WHAT THE EXERCISE ASKS
Images are to be left out when the records below are printed word for word.

INPUT MATERIAL
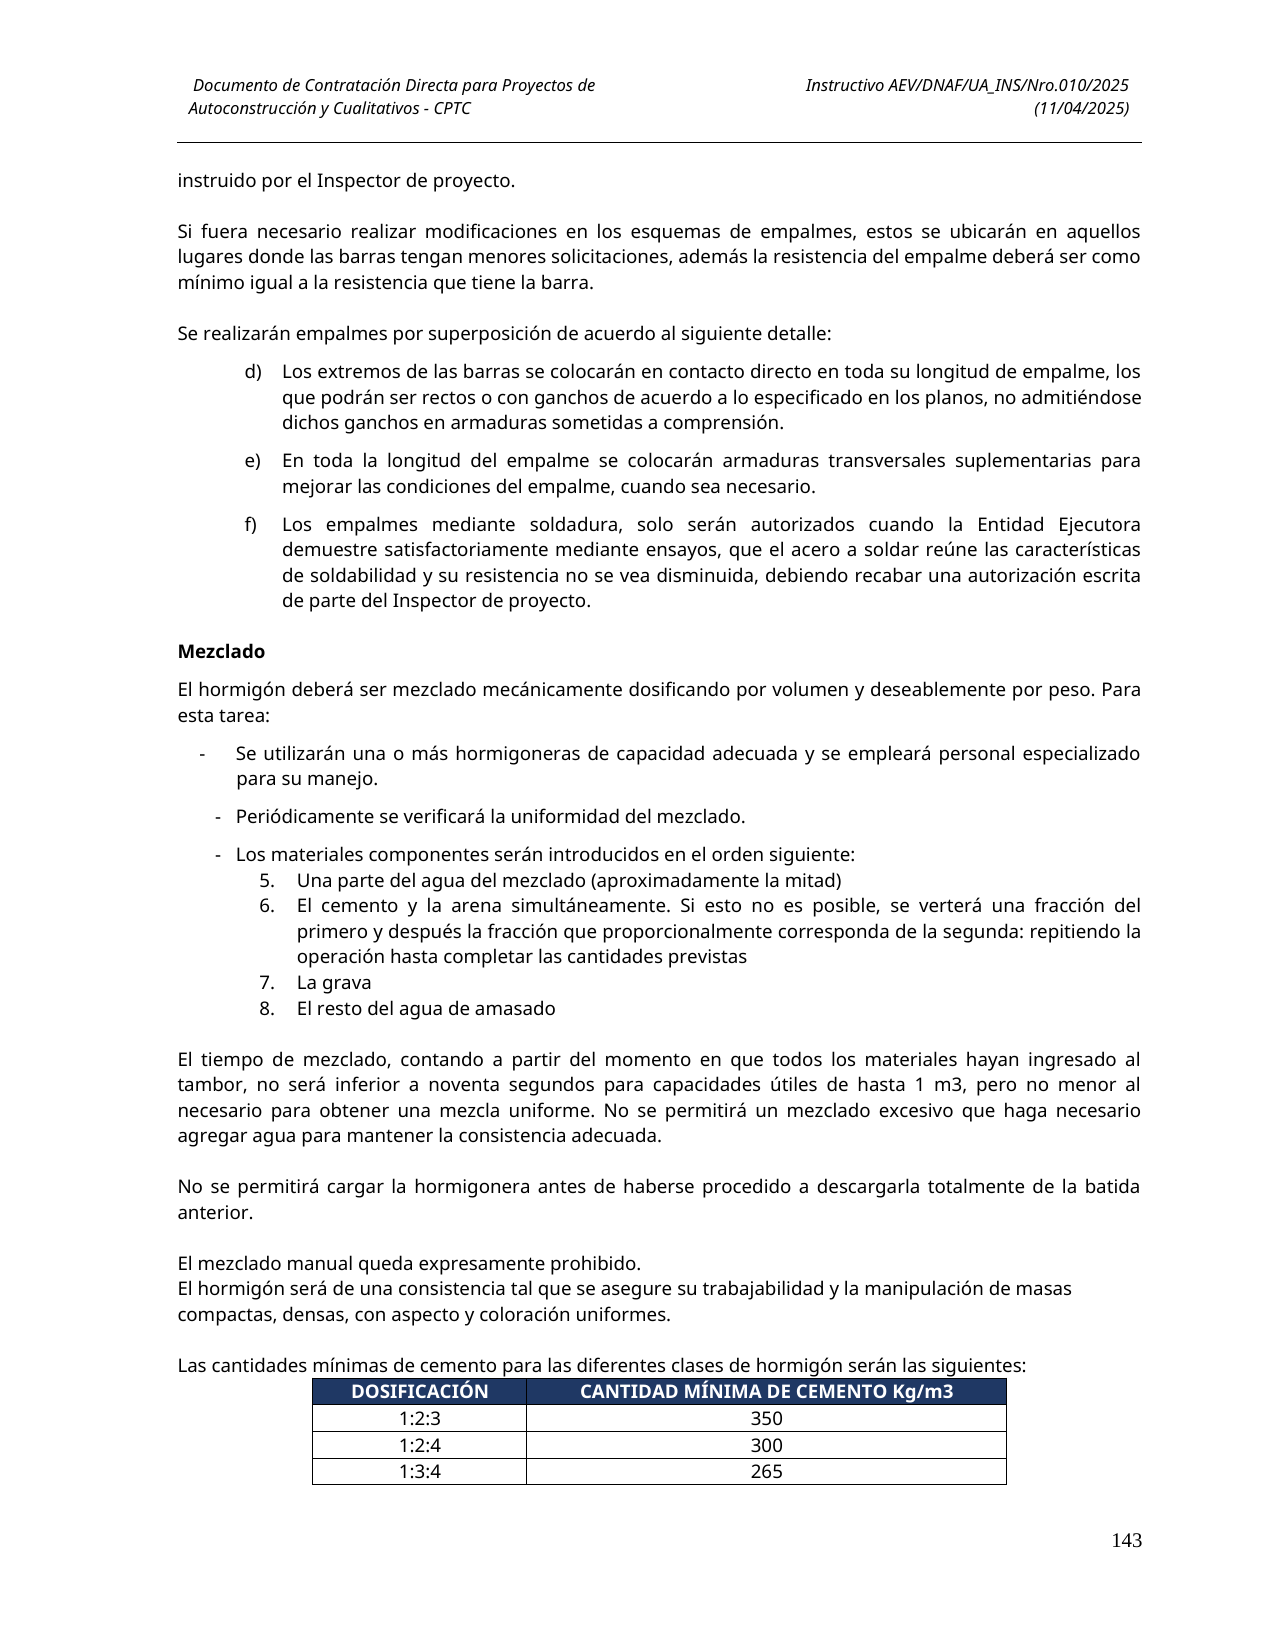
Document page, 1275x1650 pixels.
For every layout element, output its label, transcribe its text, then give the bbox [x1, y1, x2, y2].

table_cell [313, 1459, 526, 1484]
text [177, 167, 1142, 193]
text El tiempo de mezclado, contando a partir del momento en que todos los materiales hayan ingresado al tambor, no será inferior a noventa segundos para capacidades útiles de hasta 1 m3, pero no menor al necesario para obtener una mezcla uniforme. No se permitirá un mezclado excesivo que haga necesario agregar agua para mantener la consistencia adecuada. [177, 1046, 1142, 1148]
text Mezclado [177, 639, 1142, 664]
list Se utilizarán una o más hormigoneras de capacidad adecuada y se empleará personal especializado para su manejo. [199, 740, 1142, 791]
list El cemento y la arena simultáneamente. Si esto no es posible, se verterá una fracción del primero y después la fracción que proporcionalmente corresponda de la segunda: repitiendo la operación hasta completar las cantidades previstas [259, 893, 1142, 969]
text El hormigón deberá ser mezclado mecánicamente dosificando por volumen y deseablemente por peso. Para esta tarea: [177, 677, 1142, 728]
text Las cantidades mínimas de cemento para las diferentes clases de hormigón serán las siguientes: [177, 1352, 1142, 1378]
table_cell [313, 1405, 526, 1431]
list En toda la longitud del empalme se colocarán armaduras transversales suplementarias para mejorar las condiciones del empalme, cuando sea necesario. [244, 447, 1142, 498]
list La grava [259, 969, 1142, 995]
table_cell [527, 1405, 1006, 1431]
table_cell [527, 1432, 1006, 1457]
list Los materiales componentes serán introducidos en el orden siguiente: [215, 842, 1142, 867]
list El resto del agua de amasado [259, 995, 1142, 1020]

REPLY TO THE TASK
Document page, 1275x1650 pixels.
For every layout element, output its label, transcribe its text, then give the bbox [x1, y1, x2, y2].

table_cell [313, 1459, 526, 1484]
text [177, 167, 1142, 193]
text El tiempo de mezclado, contando a partir del momento en que todos los materiales hayan ingresado al tambor, no será inferior a noventa segundos para capacidades útiles de hasta 1 m3, pero no menor al necesario para obtener una mezcla uniforme. No se permitirá un mezclado excesivo que haga necesario agregar agua para mantener la consistencia adecuada. [177, 1046, 1142, 1148]
text Mezclado [177, 639, 1142, 664]
list Se utilizarán una o más hormigoneras de capacidad adecuada y se empleará personal especializado para su manejo. [199, 740, 1142, 791]
list El cemento y la arena simultáneamente. Si esto no es posible, se verterá una fracción del primero y después la fracción que proporcionalmente corresponda de la segunda: repitiendo la operación hasta completar las cantidades previstas [259, 893, 1142, 969]
text El hormigón deberá ser mezclado mecánicamente dosificando por volumen y deseablemente por peso. Para esta tarea: [177, 677, 1142, 728]
text Las cantidades mínimas de cemento para las diferentes clases de hormigón serán las siguientes: [177, 1352, 1142, 1378]
table_cell [313, 1405, 526, 1431]
list En toda la longitud del empalme se colocarán armaduras transversales suplementarias para mejorar las condiciones del empalme, cuando sea necesario. [244, 447, 1142, 498]
list La grava [259, 969, 1142, 995]
table_cell [527, 1405, 1006, 1431]
table_cell [527, 1432, 1006, 1457]
list Los materiales componentes serán introducidos en el orden siguiente: [215, 842, 1142, 867]
list El resto del agua de amasado [259, 995, 1142, 1020]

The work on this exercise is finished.